Okay, see, I see a couple of issues with that code. The one about it's actually processing seeing the item 1 by 1. So it actually reads the data from the API response, and it's in the JSON format, then you are iterating each item in the JSON and storing it in a list in the transformation, or transform data, then we are just converting it into a data frame. And at a high level, I don't see any major issues with the current code, but probably we need to see. There are, suppose that the quantity we need to do some data validation. Right? Suppose what if the quantity is 0, then we are trying to manipulate that value by multiplying it with the price. Right? So I would see some quality needs to be checked before processing the data, and we need to check whether we're getting a valid response. Suppose what if the data we receive contains null values. There are no responses from the API request. So actually, we need to validate first while doing that transformation, we need to check the data quality as well. So these are the two major things we need to check before requesting and processing the data, then before loading the data into the Python data frame.

Actually, in this SQL query, we are trying to use the window function, so it will not work. It will fail. So what you have to do is to store the window function. The requirement is to where the revenue is higher than the previous month's revenue. So what we can do is have a subquery and a nested query to get the current revenue and the previous revenue, then we can compare it in the next query so that it will work. When you try to add the window function directly to the where clause, it will not give the expected results.

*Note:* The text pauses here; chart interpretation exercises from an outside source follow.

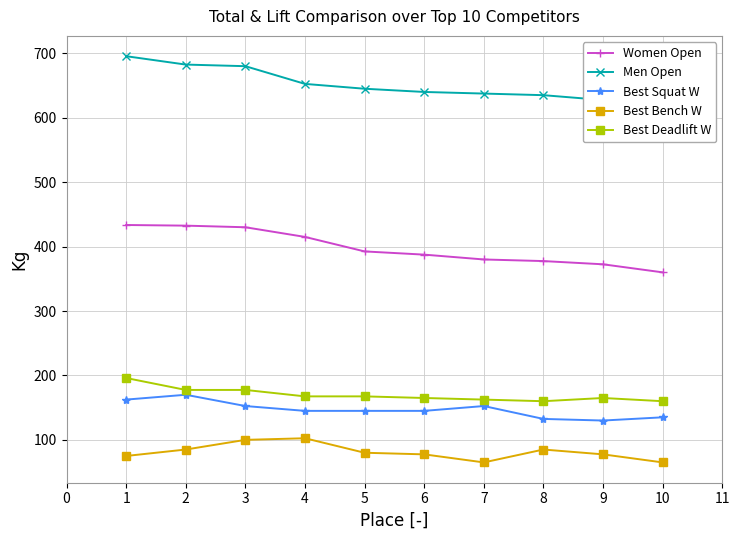

What is the sum of the Best Bench W values at 7 and 2?

150.0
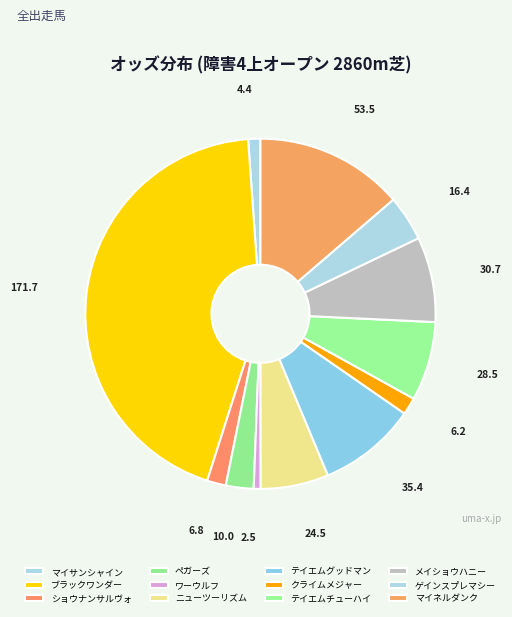

Is there any slice that represents more than half of the pie?

No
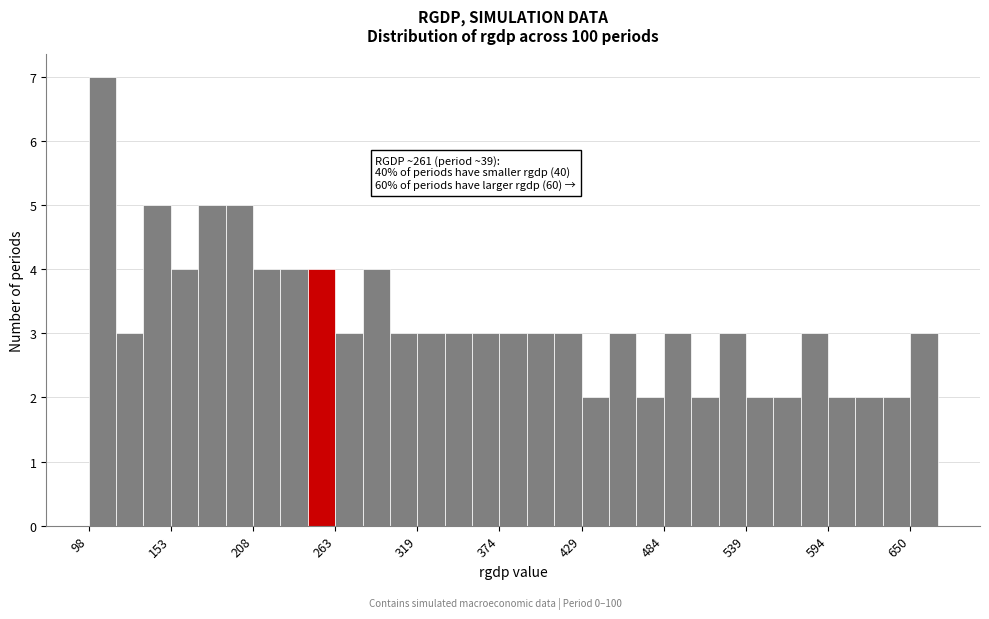

Around what value on the x-axis is the tallest bar? Give the approximate position of its centre, as read against the axis.

110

So in Python-based ETL scripts, I would recommend having a JSON configuration where we can store all sensitive information like API usernames and passwords in a restricted location. So, only the user executing the Python code base has access to that, and that user has sufficient privileges to read the JSON configuration file and process it. So, instead of storing all sensitive information in the Python script, we can go with a JSON-based configuration. Either way, we can store the sensitive information there, and then extract it during runtime to run the Python ETL. That would be the right approach to do that.

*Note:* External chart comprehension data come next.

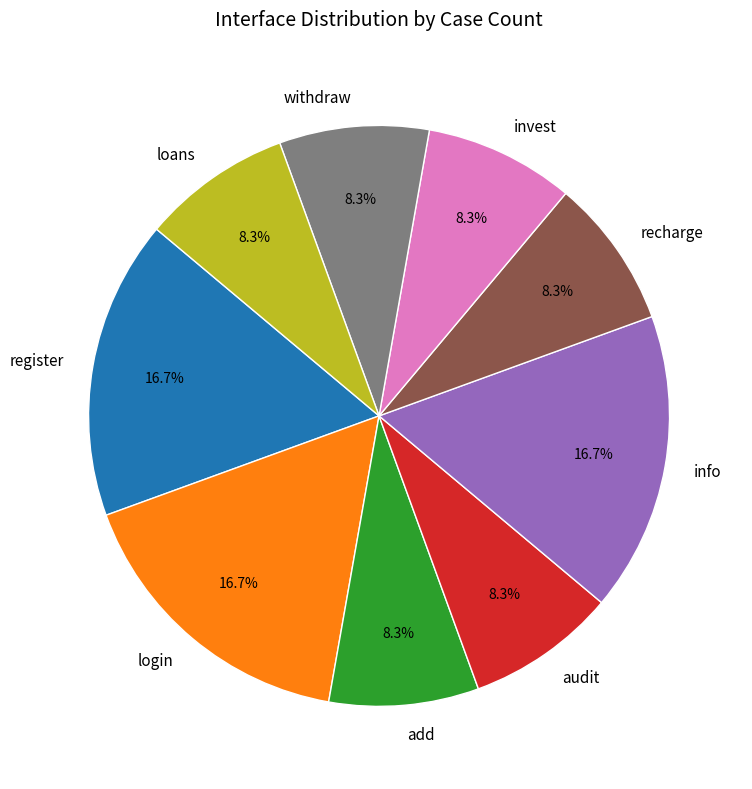

To the nearest percent, what portion does withdraw represent?

8%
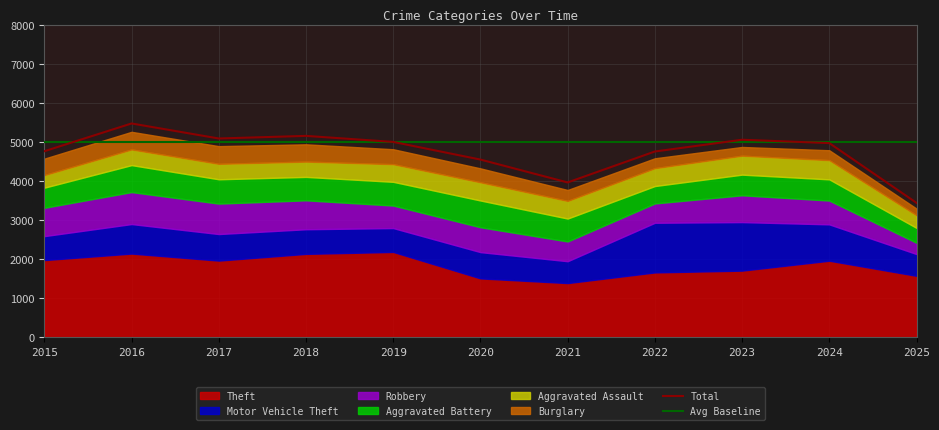

What is the approximate value of Aggravated Battery at 2017?

623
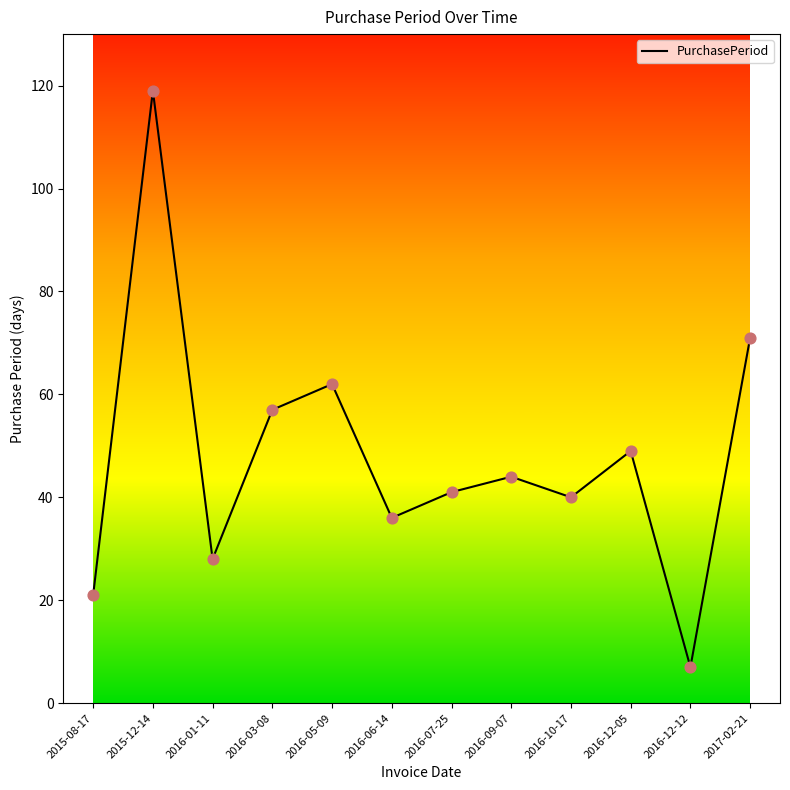

What is the change in value from 2015-08-17 to 2016-03-08?

+36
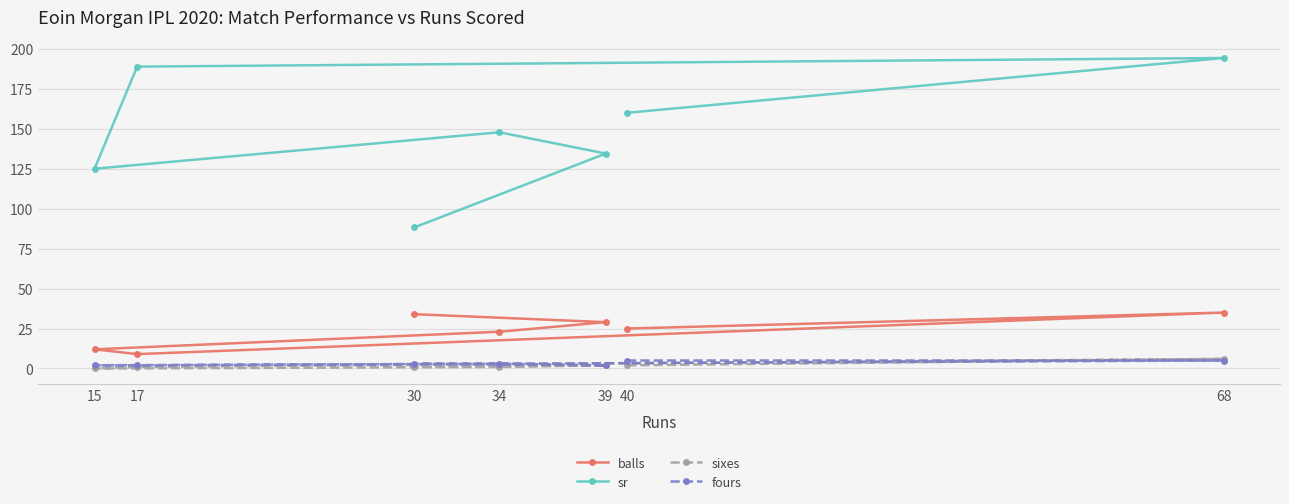

What is the value of the sr point at the 1st from the left?

125.0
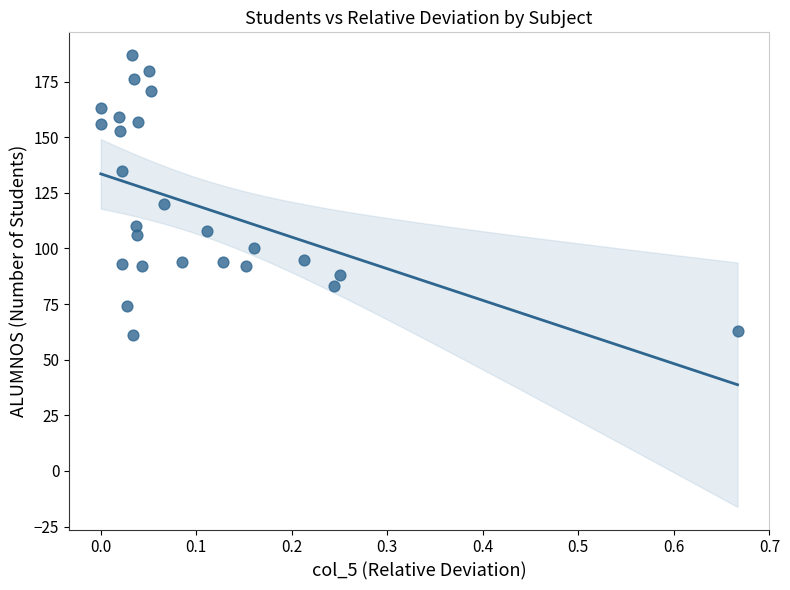

What Y value in the scatter plot is closest to 124?

120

I don't have much experience with React application. I do have experience with Streamlit, where I have dealt with some couple of data visualizations to provide a dashboard to one of my clients.

Yes, as I mentioned earlier, I don't have much experience with React. So, I'm not sure how we can optimize the web application load times. One of the best approaches is to keep it simple and not do more than necessary with the React application. Obviously, it will have more impact on client-side load and take more time to process it. I would recommend loading that business logic into the middleware and the API. It will do all the business logic and the data extraction process, then get the data from the back end. We can mainly use React for only the simple UI design alone. That would help for faster response and faster loading time in the React application.